• _STATED EXERCISE_:
Please present the material as a numbered list, starting with the line that contains "text at (216, 73)" and continuing through the line that contains "line at (274, 621): dashed -> solid", both included. Leave out blank lines.

• _ENTRIES SHOWN_:
◆ ◆ ◆

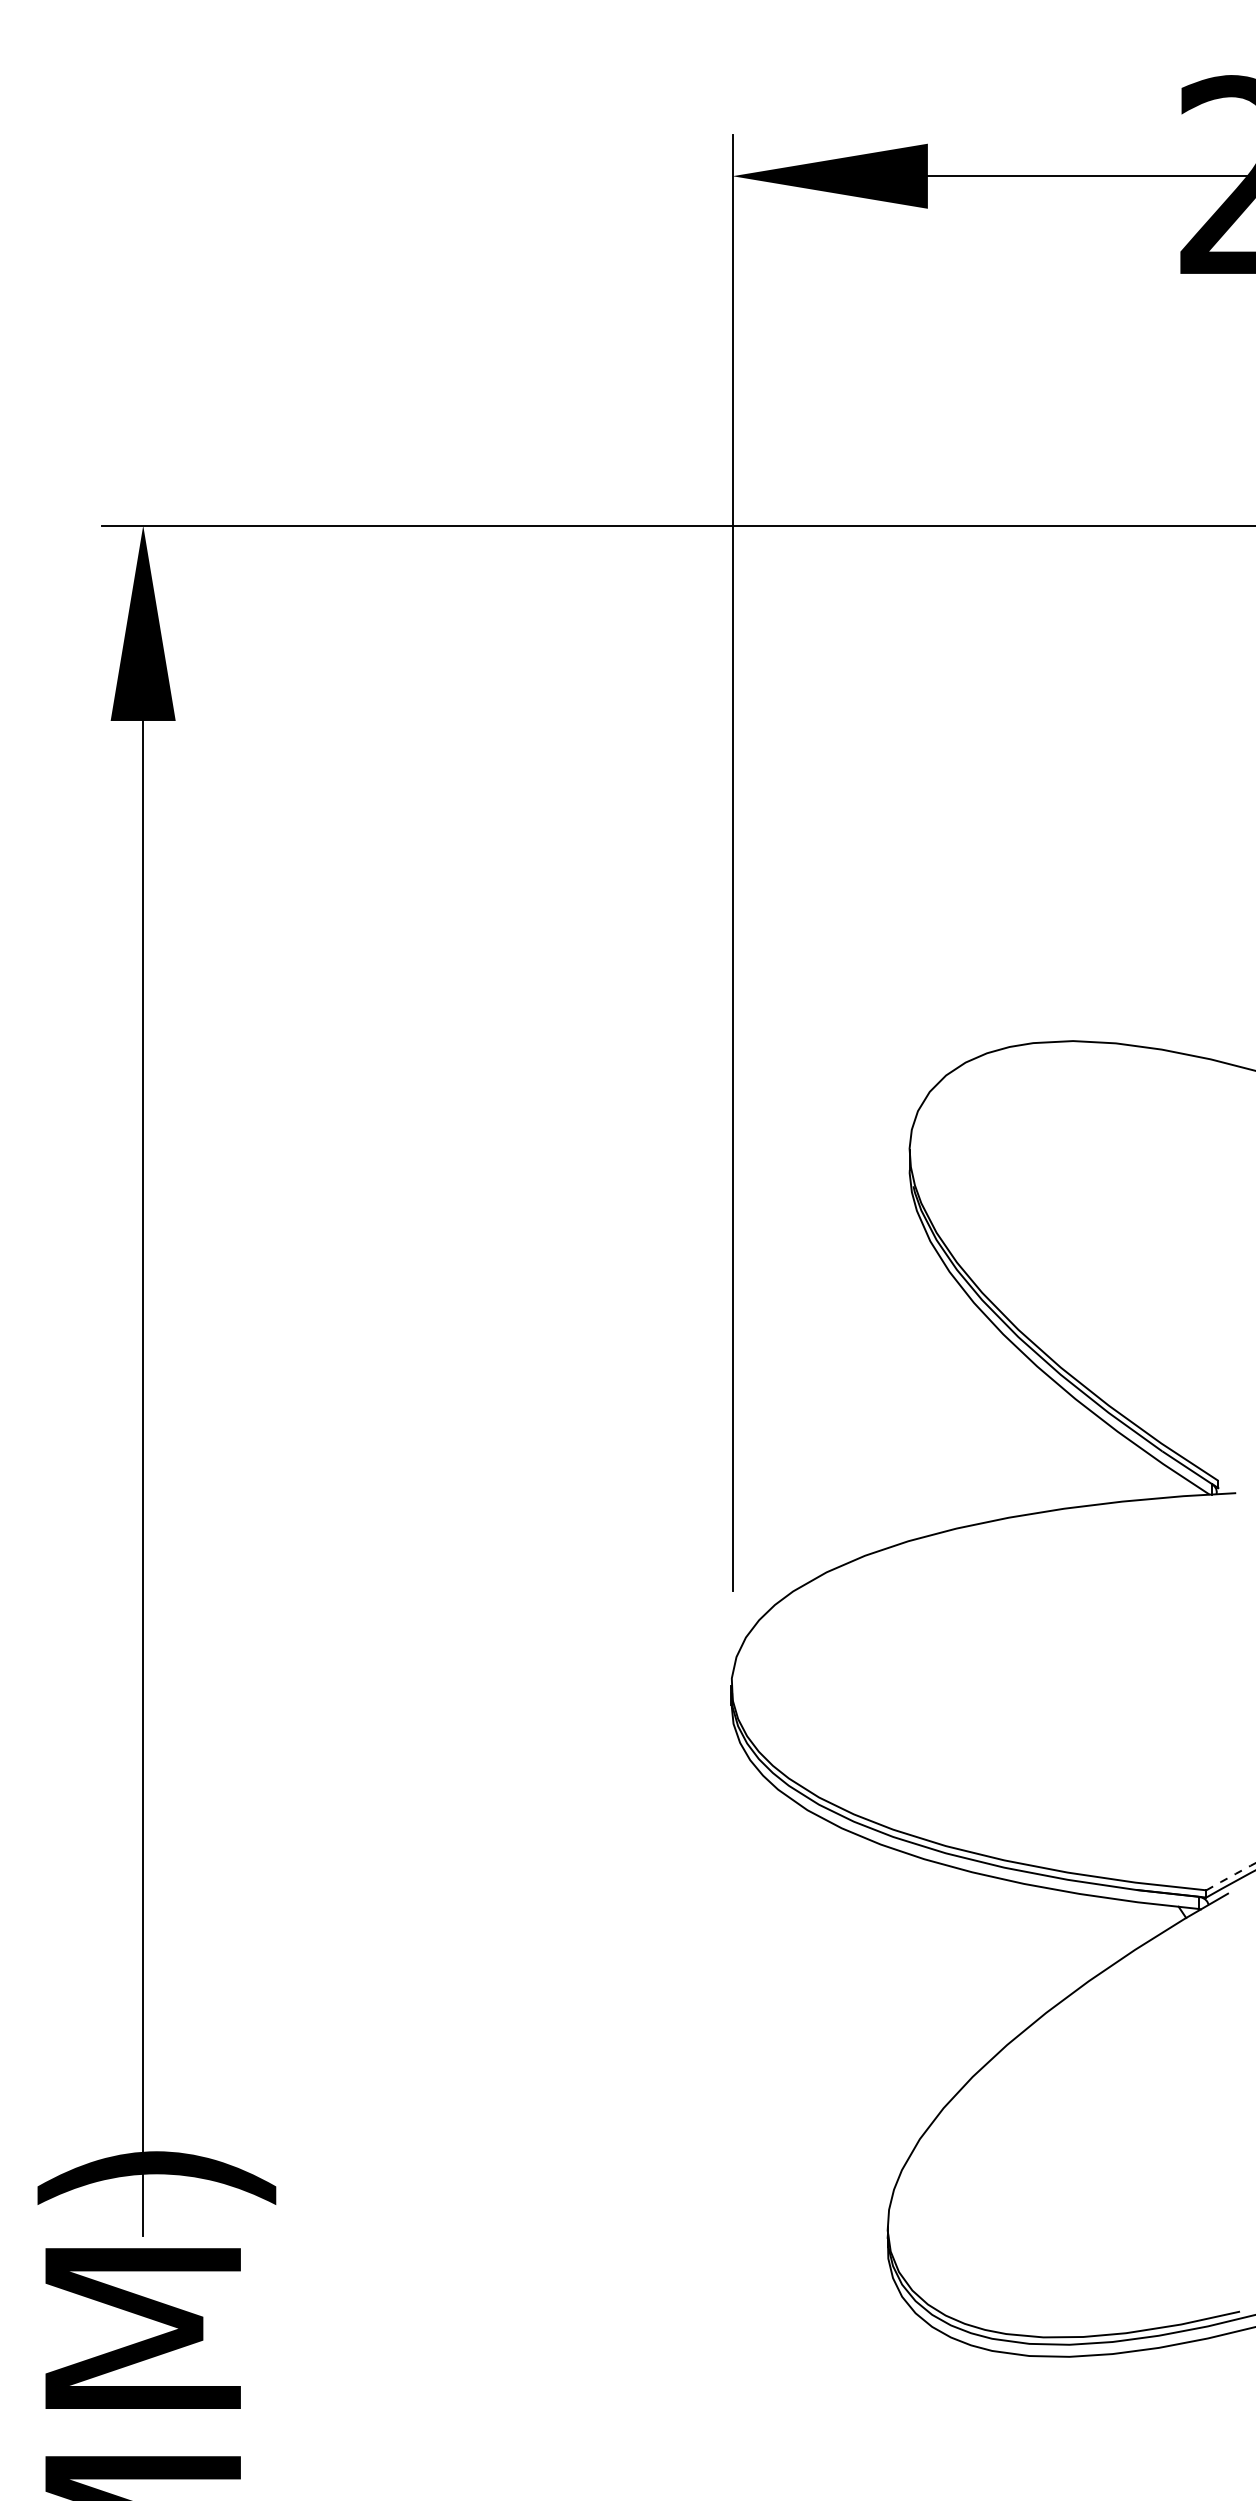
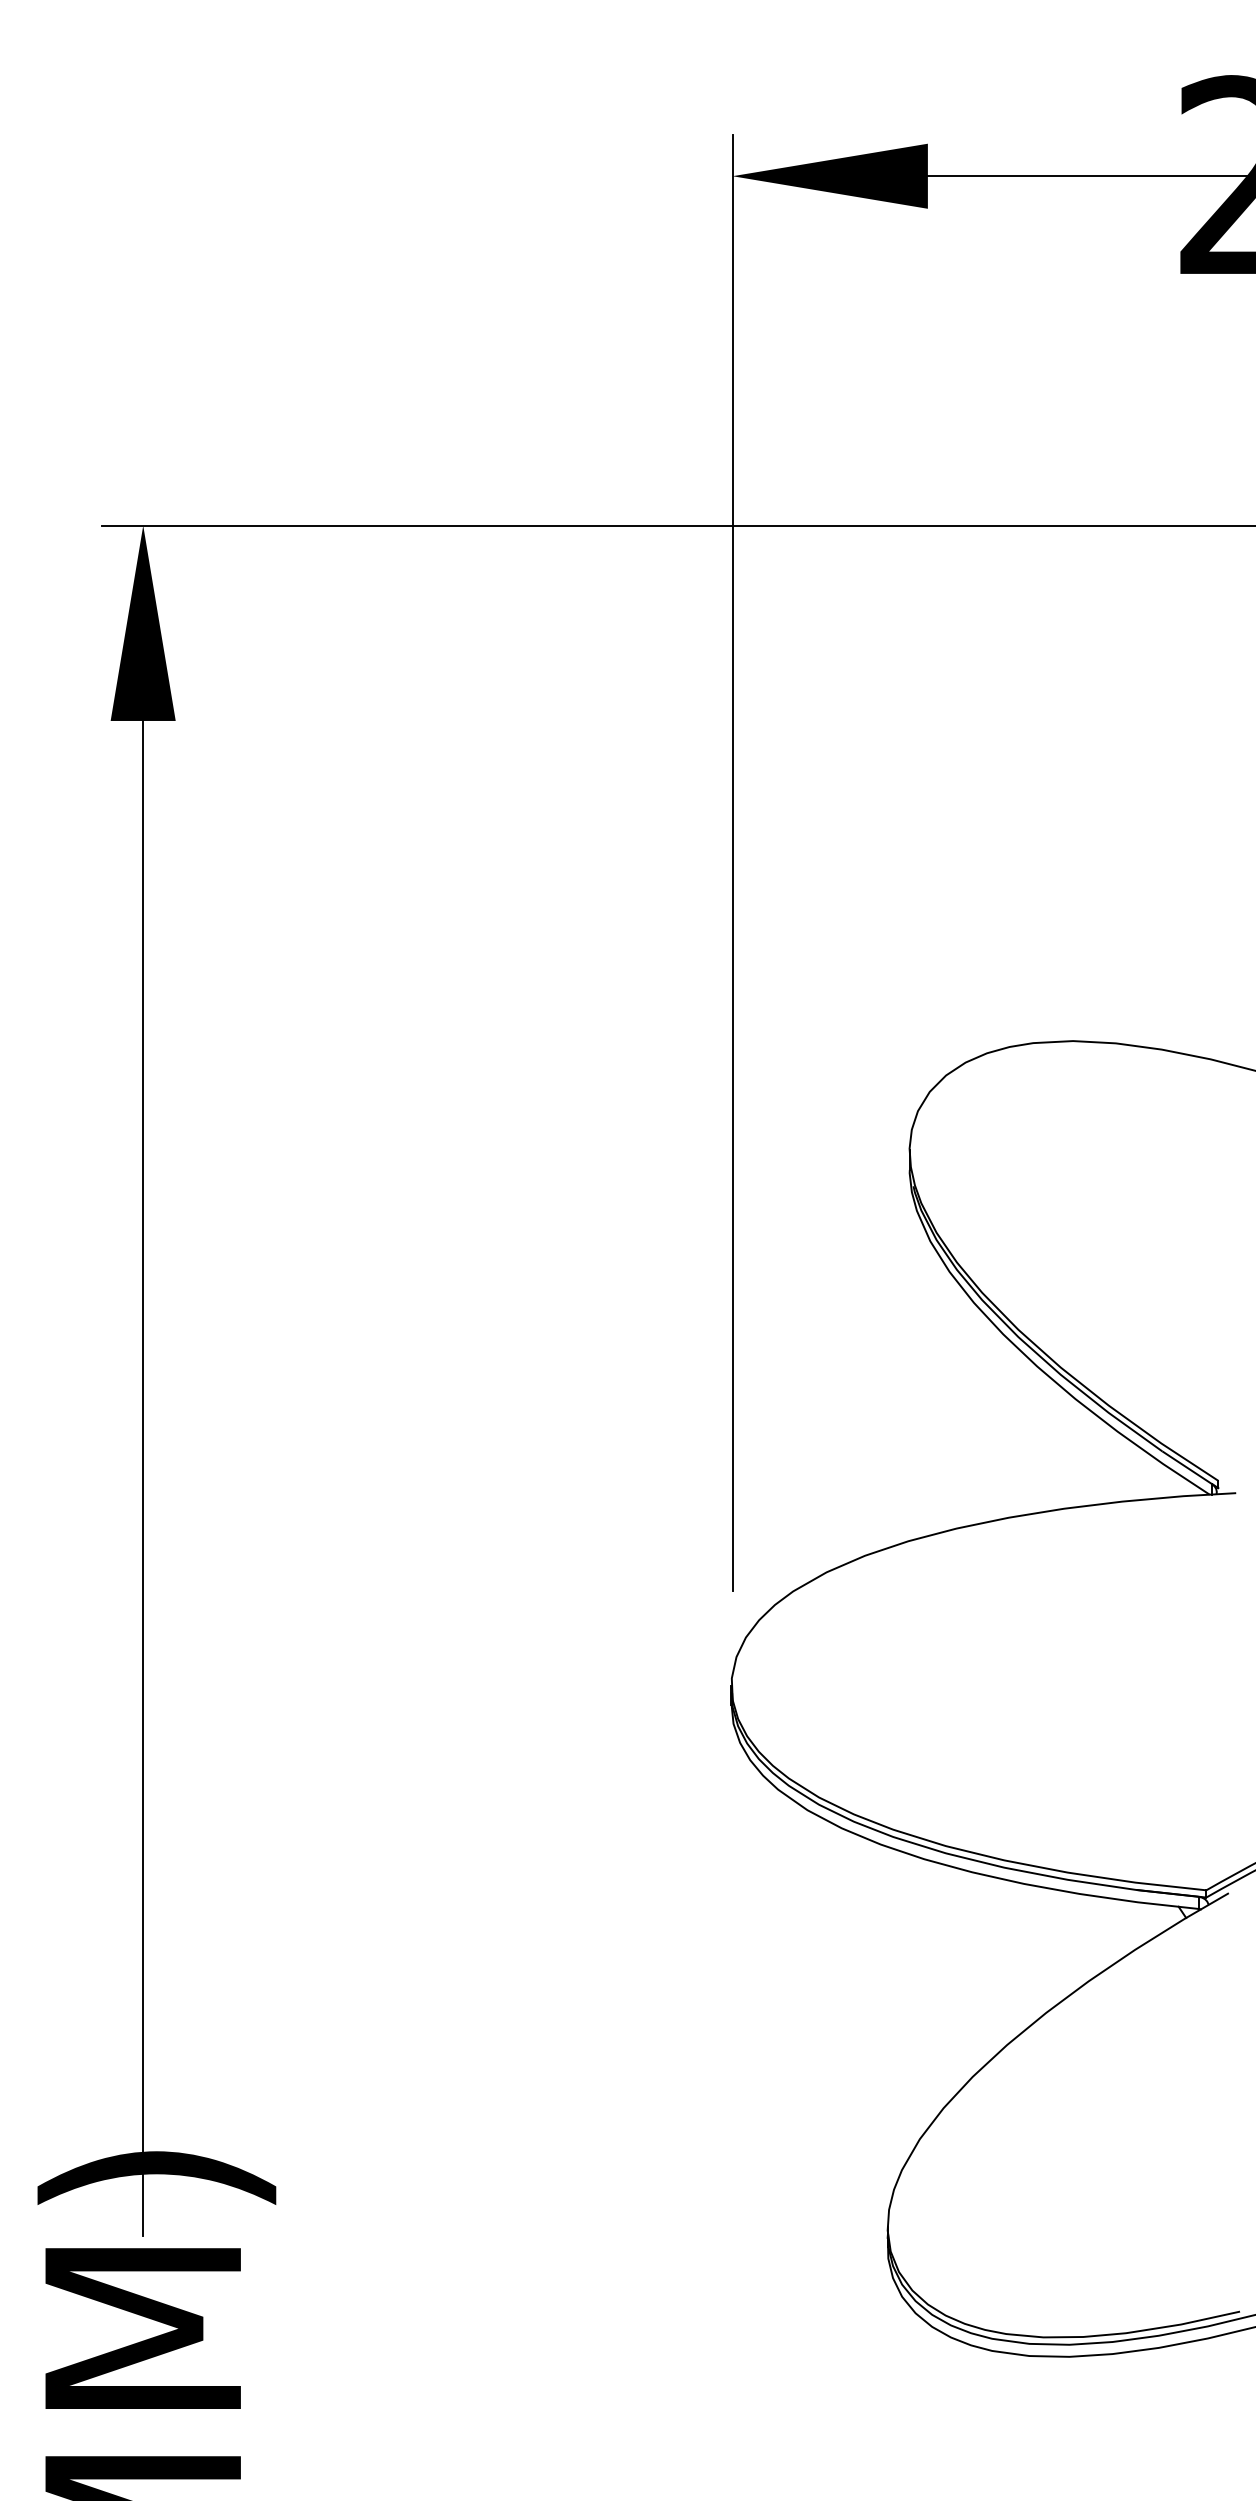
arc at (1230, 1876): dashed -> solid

◆ ◆ ◆

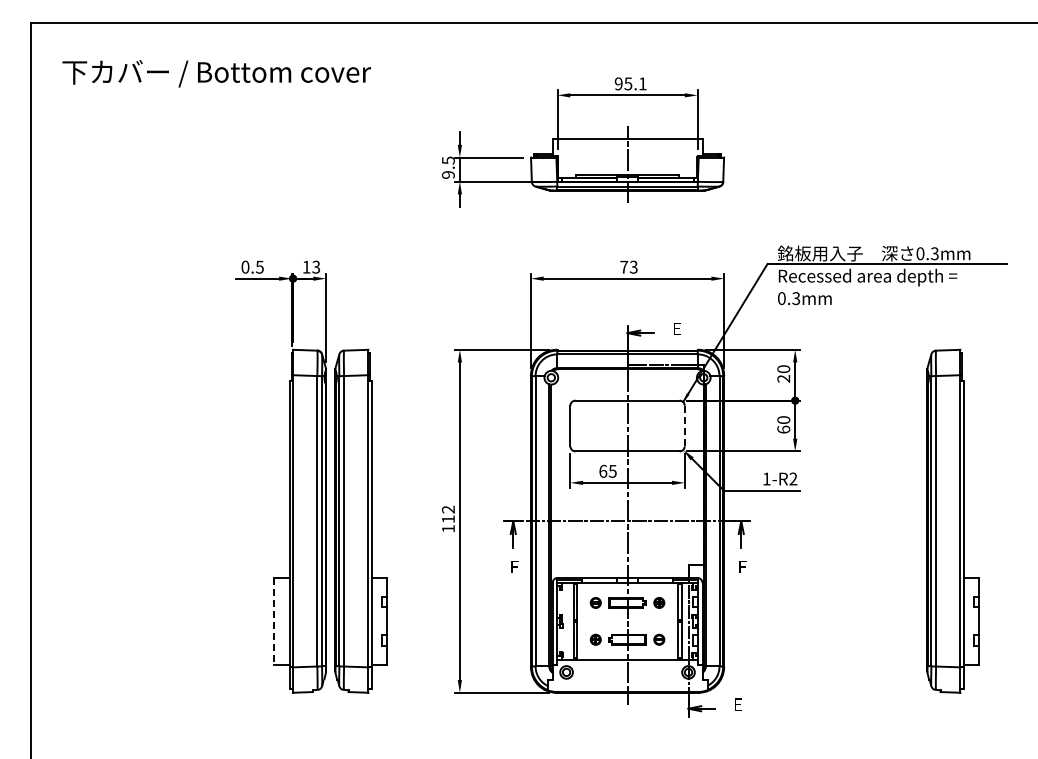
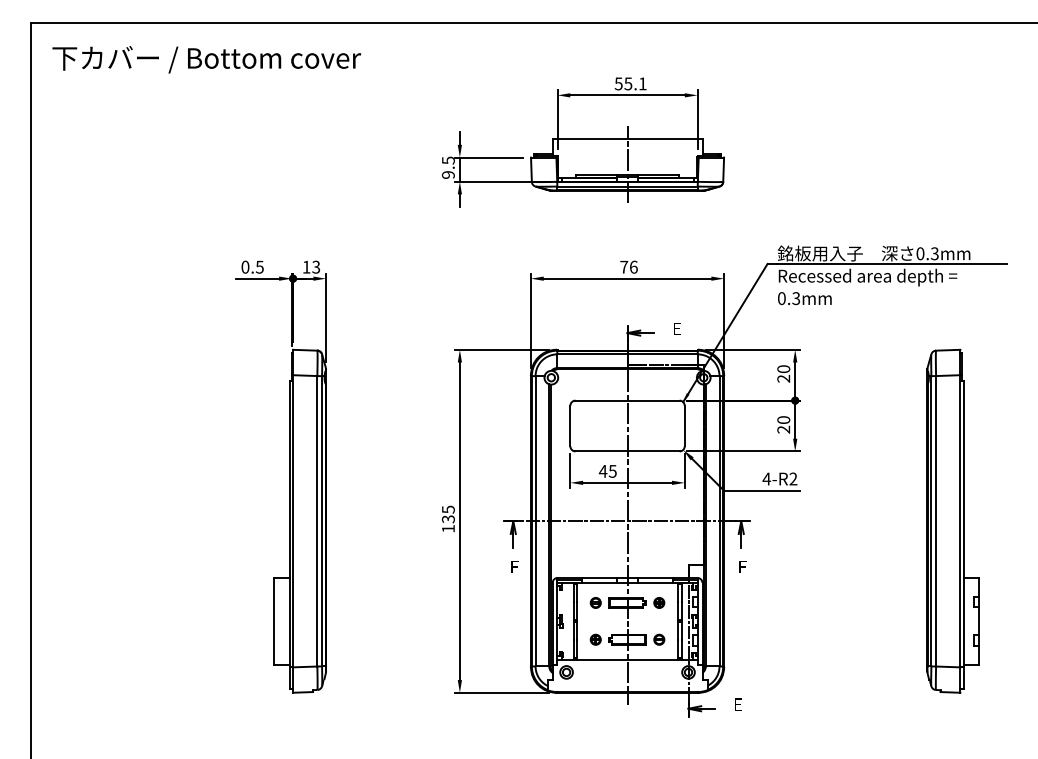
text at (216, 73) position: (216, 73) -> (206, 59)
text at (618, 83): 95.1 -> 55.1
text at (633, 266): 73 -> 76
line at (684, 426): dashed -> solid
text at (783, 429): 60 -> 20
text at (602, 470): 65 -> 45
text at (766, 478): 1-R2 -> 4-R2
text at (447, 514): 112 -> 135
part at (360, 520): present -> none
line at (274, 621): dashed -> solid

◆ ◆ ◆

• _EXERCISE RESPONSE_:
1. text at (216, 73) position: (216, 73) -> (206, 59)
2. text at (618, 83): 95.1 -> 55.1
3. text at (633, 266): 73 -> 76
4. line at (684, 426): dashed -> solid
5. text at (783, 429): 60 -> 20
6. text at (602, 470): 65 -> 45
7. text at (766, 478): 1-R2 -> 4-R2
8. text at (447, 514): 112 -> 135
9. part at (360, 520): present -> none
10. line at (274, 621): dashed -> solid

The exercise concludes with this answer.